• [Text excerpt]:
When Christopher Columbus, during his fourth and last trip in 1502, landed on what is called today the islands of Uvita, on the Caribbean coast of Central America, more than 250,000 lived on this territory, which will become later Costa Rica, country most developed in Central America.

In this land rich of forest, volcanoes and white sand beaches, still live eight different ethnic groups, on both sides of the Atlantic and the Pacific. The government implemented 24 reserves, with communities very different from each other, culturally and linguistically. The indigenous people of Costa Rica are the descendants of the Mayans and the Indians from the Amazonian forests. In the reserves, Indians live as they have for centuries, in isolated little groups, hunting and working on their land, making handicrafts using gold, clay or jade. In 2000, National polls identified for the first time the count of 63.876 indigenous people living in Costa Rica, 1,7% of the country's population.

Due to their isolation in the Costa Rican jungle, quite hard to penetrate, most indigenous have kept their authenticity. In the region of Talamanca, on the caraebean coast next to the Panama border, some Bribri and Cabecars tribes still live far away from civilization, in the deep forest.

• [Dataset records]:
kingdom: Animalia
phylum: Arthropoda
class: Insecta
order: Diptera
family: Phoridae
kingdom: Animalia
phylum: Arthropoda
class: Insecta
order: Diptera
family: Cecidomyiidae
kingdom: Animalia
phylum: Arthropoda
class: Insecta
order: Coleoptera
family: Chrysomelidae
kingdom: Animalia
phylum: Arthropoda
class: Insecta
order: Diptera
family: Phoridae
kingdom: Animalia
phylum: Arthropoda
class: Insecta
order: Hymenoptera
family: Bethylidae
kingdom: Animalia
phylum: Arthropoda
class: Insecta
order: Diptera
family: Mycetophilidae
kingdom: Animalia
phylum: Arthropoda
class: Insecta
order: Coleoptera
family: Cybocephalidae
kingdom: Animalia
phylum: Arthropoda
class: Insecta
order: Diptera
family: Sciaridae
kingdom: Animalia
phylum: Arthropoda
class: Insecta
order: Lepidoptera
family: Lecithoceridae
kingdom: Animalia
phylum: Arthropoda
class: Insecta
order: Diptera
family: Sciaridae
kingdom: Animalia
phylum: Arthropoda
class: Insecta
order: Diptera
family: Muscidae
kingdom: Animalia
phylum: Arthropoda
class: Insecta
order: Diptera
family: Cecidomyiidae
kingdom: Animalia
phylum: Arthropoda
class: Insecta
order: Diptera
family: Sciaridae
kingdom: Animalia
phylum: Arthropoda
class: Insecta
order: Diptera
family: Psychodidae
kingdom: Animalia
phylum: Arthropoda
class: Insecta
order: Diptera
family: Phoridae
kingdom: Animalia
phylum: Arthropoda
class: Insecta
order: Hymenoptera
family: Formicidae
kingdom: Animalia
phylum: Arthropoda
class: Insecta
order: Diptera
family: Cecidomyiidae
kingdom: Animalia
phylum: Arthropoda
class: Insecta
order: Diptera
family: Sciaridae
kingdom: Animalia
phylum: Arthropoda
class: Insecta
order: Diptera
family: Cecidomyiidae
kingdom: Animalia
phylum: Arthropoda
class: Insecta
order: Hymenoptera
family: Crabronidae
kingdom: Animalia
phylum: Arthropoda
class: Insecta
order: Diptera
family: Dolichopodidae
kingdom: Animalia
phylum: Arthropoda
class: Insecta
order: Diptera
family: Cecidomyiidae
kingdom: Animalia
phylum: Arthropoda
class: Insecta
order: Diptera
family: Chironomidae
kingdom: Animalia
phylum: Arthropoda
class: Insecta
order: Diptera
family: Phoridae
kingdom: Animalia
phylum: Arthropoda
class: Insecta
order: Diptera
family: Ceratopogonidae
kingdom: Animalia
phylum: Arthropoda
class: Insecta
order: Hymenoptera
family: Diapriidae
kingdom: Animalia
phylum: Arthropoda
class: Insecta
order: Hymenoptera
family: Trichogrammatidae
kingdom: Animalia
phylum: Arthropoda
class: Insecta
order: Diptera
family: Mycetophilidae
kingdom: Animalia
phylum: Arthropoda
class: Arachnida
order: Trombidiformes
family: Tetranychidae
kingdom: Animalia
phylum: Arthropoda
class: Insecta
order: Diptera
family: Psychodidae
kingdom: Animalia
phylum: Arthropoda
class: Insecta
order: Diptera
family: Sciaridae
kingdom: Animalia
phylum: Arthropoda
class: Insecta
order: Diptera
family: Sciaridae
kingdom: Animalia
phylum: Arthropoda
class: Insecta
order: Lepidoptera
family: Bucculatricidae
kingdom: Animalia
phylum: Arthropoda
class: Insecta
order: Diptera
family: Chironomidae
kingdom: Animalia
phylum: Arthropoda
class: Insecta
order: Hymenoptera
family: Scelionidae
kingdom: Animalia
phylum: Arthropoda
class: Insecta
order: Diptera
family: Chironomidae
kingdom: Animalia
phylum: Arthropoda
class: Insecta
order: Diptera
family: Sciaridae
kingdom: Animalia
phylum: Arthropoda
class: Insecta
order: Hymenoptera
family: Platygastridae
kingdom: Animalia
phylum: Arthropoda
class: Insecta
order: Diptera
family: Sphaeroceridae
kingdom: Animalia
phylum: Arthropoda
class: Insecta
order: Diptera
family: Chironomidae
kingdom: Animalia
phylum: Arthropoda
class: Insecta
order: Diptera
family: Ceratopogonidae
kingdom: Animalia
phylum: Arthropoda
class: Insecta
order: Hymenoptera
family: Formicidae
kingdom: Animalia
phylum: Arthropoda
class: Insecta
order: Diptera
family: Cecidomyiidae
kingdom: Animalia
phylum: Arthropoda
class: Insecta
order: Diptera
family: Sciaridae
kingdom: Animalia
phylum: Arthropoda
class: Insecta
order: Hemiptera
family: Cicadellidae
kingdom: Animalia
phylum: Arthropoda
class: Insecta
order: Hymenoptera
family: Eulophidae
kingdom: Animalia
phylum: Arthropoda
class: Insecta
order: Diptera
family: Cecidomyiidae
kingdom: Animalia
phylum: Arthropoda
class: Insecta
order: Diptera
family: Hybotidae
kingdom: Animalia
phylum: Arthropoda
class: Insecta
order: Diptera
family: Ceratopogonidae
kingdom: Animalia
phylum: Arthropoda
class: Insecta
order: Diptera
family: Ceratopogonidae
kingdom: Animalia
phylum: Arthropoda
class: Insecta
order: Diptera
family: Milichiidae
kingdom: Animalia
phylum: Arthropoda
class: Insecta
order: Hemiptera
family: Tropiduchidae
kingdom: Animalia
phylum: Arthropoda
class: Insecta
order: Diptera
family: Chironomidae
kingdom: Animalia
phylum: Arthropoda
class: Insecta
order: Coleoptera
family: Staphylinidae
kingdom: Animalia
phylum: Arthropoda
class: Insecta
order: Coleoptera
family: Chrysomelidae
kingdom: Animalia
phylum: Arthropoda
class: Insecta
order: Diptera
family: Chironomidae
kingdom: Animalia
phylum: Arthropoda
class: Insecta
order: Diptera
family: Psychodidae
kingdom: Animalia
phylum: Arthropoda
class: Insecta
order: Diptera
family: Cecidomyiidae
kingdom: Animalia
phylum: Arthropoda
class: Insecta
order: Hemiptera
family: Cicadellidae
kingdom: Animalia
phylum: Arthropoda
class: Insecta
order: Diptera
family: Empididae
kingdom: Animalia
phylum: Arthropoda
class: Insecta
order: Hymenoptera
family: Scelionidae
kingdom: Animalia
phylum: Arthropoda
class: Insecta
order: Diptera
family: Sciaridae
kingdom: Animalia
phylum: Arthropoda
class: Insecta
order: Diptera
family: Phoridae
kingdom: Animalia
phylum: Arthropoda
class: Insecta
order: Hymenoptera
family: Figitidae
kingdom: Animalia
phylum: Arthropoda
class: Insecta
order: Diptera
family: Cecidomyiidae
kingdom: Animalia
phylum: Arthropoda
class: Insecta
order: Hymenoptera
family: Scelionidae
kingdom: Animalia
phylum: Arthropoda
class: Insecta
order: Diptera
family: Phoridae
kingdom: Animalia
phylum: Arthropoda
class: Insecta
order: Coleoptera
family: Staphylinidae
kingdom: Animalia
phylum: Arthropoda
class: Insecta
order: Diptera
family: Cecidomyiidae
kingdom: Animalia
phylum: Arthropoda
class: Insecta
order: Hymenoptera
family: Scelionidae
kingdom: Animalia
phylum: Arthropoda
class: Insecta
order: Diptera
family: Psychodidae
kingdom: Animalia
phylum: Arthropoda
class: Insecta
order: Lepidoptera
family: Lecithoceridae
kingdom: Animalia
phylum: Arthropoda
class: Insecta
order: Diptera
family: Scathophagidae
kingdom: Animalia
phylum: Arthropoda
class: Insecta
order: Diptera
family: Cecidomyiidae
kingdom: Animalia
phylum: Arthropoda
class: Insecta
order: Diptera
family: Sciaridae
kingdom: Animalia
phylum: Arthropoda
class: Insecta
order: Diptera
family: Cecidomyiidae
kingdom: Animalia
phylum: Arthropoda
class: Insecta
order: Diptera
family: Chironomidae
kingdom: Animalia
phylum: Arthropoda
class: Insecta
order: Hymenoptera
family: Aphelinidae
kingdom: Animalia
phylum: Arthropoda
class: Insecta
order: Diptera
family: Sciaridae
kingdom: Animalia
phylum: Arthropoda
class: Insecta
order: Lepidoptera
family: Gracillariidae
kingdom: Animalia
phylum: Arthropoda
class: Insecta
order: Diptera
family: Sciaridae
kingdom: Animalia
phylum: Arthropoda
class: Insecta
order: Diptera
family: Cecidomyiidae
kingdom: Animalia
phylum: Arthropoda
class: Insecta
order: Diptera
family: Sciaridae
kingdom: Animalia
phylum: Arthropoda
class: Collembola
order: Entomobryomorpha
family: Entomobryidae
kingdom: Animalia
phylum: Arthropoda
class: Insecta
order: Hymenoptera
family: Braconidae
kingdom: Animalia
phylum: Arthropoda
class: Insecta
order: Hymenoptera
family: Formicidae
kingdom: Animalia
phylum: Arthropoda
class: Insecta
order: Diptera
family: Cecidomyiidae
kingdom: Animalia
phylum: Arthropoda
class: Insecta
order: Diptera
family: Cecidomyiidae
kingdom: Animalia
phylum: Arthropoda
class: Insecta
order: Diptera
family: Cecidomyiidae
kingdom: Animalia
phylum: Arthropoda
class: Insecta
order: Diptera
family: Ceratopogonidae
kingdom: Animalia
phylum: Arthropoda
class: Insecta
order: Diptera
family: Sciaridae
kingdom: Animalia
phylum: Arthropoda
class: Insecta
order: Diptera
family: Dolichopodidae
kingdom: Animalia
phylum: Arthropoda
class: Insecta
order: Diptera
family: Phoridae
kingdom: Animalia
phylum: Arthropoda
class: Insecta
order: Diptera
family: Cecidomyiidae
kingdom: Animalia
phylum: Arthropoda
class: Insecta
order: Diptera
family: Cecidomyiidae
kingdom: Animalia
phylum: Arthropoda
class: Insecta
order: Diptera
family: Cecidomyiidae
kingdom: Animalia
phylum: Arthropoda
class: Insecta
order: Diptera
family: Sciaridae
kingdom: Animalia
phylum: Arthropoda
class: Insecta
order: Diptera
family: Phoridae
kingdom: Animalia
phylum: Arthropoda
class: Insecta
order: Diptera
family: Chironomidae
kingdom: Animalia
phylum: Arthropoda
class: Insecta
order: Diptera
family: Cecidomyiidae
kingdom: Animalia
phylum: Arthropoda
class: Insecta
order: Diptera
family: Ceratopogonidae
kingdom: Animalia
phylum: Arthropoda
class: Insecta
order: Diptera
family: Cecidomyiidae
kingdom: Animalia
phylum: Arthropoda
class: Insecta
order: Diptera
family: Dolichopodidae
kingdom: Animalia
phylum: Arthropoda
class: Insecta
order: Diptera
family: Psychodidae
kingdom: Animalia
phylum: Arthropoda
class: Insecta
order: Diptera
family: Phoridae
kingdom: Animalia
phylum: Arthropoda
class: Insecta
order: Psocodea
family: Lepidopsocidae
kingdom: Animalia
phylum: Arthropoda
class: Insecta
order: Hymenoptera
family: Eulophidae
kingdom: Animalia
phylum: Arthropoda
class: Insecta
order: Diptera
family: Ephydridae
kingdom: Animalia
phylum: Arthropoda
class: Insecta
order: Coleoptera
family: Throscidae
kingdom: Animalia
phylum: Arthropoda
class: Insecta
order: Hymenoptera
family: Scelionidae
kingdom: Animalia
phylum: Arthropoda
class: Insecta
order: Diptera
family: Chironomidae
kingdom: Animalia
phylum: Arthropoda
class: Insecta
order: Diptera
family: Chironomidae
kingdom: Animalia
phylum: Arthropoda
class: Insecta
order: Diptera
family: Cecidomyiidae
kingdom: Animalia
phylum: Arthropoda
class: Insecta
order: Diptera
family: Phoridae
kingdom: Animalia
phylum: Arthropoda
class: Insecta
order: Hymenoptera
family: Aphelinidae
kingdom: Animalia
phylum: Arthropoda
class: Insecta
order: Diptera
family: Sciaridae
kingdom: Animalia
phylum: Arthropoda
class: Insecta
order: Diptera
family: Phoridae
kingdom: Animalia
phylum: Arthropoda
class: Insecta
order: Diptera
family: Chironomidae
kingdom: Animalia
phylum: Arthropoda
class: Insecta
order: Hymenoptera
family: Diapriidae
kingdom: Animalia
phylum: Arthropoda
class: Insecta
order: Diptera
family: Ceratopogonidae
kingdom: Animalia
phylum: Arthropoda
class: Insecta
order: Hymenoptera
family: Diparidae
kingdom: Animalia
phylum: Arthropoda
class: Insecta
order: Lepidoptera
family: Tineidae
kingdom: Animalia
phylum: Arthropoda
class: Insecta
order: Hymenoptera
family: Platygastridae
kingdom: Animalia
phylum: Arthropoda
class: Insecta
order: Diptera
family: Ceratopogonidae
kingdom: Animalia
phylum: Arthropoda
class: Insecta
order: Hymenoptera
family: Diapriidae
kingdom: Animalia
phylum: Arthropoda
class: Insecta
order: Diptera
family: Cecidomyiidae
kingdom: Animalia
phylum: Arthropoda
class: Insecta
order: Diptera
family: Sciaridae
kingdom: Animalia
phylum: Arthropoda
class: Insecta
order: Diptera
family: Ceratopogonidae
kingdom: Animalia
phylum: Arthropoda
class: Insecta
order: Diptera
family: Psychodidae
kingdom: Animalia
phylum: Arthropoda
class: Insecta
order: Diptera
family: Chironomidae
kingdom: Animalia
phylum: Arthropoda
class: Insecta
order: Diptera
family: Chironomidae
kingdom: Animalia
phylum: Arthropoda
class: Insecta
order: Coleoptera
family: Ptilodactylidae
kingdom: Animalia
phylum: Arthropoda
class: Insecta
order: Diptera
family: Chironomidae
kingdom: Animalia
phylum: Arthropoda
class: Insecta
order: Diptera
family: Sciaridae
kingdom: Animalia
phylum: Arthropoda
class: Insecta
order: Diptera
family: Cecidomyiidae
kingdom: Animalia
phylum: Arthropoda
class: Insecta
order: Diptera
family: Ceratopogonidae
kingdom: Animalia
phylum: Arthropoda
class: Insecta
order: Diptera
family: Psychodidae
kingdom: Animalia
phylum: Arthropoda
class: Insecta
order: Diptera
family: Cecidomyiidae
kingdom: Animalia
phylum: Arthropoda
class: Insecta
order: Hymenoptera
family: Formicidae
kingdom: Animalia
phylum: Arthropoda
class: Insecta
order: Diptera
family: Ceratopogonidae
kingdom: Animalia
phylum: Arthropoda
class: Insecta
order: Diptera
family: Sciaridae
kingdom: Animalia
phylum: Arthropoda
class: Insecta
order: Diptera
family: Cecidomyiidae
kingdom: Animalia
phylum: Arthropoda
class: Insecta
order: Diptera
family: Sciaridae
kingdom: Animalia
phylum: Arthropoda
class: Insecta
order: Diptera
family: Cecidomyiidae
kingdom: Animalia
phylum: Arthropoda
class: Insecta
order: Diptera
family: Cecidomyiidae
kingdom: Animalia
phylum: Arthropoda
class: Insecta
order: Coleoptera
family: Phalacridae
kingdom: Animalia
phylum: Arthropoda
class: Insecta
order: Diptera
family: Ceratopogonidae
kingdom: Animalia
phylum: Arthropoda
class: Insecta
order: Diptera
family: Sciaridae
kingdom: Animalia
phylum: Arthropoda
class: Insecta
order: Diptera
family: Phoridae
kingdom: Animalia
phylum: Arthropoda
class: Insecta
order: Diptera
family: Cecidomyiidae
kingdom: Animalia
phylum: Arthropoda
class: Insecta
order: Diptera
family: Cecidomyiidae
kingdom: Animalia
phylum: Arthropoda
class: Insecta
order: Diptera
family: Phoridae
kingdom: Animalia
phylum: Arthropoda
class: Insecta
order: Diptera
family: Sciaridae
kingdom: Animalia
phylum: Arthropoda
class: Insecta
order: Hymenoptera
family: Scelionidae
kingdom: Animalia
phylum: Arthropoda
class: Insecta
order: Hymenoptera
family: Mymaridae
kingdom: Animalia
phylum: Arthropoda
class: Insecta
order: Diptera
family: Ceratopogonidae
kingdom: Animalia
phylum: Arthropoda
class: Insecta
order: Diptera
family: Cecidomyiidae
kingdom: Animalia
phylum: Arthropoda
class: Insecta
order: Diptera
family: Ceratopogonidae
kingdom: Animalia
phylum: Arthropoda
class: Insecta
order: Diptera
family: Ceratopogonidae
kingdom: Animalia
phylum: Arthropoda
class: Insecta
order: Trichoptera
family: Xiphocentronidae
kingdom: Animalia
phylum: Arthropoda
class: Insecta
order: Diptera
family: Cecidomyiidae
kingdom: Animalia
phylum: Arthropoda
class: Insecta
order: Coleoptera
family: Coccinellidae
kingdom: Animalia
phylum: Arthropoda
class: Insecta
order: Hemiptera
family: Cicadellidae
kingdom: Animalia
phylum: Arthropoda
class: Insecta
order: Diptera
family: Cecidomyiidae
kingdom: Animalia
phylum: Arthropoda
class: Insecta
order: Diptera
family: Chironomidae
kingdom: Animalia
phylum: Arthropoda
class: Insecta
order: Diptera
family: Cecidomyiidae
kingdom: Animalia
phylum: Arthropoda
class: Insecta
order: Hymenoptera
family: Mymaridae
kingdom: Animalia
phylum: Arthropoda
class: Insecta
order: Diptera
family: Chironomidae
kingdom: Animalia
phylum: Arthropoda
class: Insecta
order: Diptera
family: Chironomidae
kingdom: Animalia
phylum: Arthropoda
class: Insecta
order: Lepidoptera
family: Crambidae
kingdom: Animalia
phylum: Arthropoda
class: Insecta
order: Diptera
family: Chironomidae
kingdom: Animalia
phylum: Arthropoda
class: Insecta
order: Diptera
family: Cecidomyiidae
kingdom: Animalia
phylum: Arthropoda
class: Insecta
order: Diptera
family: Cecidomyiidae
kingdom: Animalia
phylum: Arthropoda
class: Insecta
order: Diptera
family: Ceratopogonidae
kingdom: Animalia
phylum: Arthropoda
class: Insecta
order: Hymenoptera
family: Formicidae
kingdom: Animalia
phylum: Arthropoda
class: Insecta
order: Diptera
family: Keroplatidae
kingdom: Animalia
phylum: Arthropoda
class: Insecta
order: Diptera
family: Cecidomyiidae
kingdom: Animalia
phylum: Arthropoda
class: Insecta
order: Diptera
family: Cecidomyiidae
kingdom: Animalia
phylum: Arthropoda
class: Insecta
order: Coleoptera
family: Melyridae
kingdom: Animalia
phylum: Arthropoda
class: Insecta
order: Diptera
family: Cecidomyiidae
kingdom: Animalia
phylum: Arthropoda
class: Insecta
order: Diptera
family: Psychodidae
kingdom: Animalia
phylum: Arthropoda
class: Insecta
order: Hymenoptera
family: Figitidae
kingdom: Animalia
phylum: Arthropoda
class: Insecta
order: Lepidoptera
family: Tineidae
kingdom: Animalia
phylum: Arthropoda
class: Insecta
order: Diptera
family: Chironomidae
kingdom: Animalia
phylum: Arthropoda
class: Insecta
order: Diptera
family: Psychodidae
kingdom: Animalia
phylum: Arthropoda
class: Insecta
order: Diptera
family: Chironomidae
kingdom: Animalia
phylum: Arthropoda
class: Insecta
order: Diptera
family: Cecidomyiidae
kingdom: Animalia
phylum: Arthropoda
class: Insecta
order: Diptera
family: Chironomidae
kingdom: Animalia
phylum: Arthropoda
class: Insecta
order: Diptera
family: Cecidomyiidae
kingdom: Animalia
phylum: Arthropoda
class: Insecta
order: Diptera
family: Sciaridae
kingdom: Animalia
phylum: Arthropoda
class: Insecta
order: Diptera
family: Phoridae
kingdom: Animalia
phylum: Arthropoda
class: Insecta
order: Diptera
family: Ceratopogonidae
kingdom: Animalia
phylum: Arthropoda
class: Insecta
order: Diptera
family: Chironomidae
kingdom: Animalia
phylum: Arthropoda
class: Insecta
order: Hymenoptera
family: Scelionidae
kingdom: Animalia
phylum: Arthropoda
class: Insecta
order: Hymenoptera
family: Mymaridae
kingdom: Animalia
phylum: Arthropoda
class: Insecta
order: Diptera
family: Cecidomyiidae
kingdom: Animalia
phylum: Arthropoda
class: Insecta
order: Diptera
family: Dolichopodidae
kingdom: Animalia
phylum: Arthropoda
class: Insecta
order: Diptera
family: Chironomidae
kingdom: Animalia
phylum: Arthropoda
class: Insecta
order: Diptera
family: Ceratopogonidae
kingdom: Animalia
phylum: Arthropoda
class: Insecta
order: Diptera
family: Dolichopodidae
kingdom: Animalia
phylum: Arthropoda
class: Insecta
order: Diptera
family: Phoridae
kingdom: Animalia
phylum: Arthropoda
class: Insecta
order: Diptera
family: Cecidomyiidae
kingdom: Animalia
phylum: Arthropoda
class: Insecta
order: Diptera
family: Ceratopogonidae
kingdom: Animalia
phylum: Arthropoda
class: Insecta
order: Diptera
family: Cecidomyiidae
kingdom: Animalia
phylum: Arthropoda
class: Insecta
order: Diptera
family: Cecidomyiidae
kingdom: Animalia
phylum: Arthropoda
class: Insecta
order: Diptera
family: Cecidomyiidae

• [Problems and tasks]:
1/ Answer these questions using the text on Costa Rica's indigenous people:
(a) How many different ethnic groups still live in the country?
(b) How many reserves did the government implement?
(c) Which tribes still live in the deep forest in the region of Talamanca?
2/ From the text on Costa Rica's indigenous people, output the passage starting at "Due to their" and ending at "the deep forest.", copied word for word.

• [Results by task]:
1/
(a) Eight
(b) 24
(c) Some Bribri and Cabecar tribes

2/
Due to their isolation in the Costa Rican jungle, quite hard to penetrate, most indigenous have kept their authenticity. In the region of Talamanca, on the caraebean coast next to the Panama border, some Bribri and Cabecars tribes still live far away from civilization, in the deep forest.